Difference listings =

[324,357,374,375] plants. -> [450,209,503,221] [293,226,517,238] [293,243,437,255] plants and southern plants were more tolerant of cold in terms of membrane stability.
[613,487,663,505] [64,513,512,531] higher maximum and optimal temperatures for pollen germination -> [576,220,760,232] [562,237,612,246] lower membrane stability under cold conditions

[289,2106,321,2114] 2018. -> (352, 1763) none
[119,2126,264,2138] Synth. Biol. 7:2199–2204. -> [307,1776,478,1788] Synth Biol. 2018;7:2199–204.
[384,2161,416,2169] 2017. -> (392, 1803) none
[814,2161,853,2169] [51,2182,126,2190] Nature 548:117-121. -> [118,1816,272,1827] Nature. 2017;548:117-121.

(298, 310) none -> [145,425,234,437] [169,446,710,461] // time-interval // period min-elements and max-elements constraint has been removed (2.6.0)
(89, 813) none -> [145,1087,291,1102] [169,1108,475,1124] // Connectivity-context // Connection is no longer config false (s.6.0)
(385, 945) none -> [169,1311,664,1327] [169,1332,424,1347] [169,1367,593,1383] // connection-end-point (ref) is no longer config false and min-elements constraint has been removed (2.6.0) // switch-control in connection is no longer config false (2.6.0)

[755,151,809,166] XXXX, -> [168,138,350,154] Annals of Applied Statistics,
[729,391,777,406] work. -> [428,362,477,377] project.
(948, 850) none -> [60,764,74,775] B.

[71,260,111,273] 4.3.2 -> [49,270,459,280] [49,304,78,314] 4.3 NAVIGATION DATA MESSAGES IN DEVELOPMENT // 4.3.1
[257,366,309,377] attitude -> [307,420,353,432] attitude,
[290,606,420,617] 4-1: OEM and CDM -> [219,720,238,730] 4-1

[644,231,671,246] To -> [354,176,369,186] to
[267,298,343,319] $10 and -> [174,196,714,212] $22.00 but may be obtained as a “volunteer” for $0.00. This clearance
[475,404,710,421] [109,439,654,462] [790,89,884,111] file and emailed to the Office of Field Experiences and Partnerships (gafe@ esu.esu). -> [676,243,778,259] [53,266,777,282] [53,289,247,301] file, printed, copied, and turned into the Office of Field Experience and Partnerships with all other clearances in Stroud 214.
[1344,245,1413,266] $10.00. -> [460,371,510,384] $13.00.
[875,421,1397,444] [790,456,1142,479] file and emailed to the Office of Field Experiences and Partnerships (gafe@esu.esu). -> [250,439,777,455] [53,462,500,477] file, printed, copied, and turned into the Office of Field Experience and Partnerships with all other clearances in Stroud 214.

Work request = Your answer must hold the line containing "[71,260,111,273] 4.3.2 ->" and all lines after it in the entries above, exactly, and nothing else.

Your response =
[71,260,111,273] 4.3.2 -> [49,270,459,280] [49,304,78,314] 4.3 NAVIGATION DATA MESSAGES IN DEVELOPMENT // 4.3.1
[257,366,309,377] attitude -> [307,420,353,432] attitude,
[290,606,420,617] 4-1: OEM and CDM -> [219,720,238,730] 4-1

[644,231,671,246] To -> [354,176,369,186] to
[267,298,343,319] $10 and -> [174,196,714,212] $22.00 but may be obtained as a “volunteer” for $0.00. This clearance
[475,404,710,421] [109,439,654,462] [790,89,884,111] file and emailed to the Office of Field Experiences and Partnerships (gafe@ esu.esu). -> [676,243,778,259] [53,266,777,282] [53,289,247,301] file, printed, copied, and turned into the Office of Field Experience and Partnerships with all other clearances in Stroud 214.
[1344,245,1413,266] $10.00. -> [460,371,510,384] $13.00.
[875,421,1397,444] [790,456,1142,479] file and emailed to the Office of Field Experiences and Partnerships (gafe@esu.esu). -> [250,439,777,455] [53,462,500,477] file, printed, copied, and turned into the Office of Field Experience and Partnerships with all other clearances in Stroud 214.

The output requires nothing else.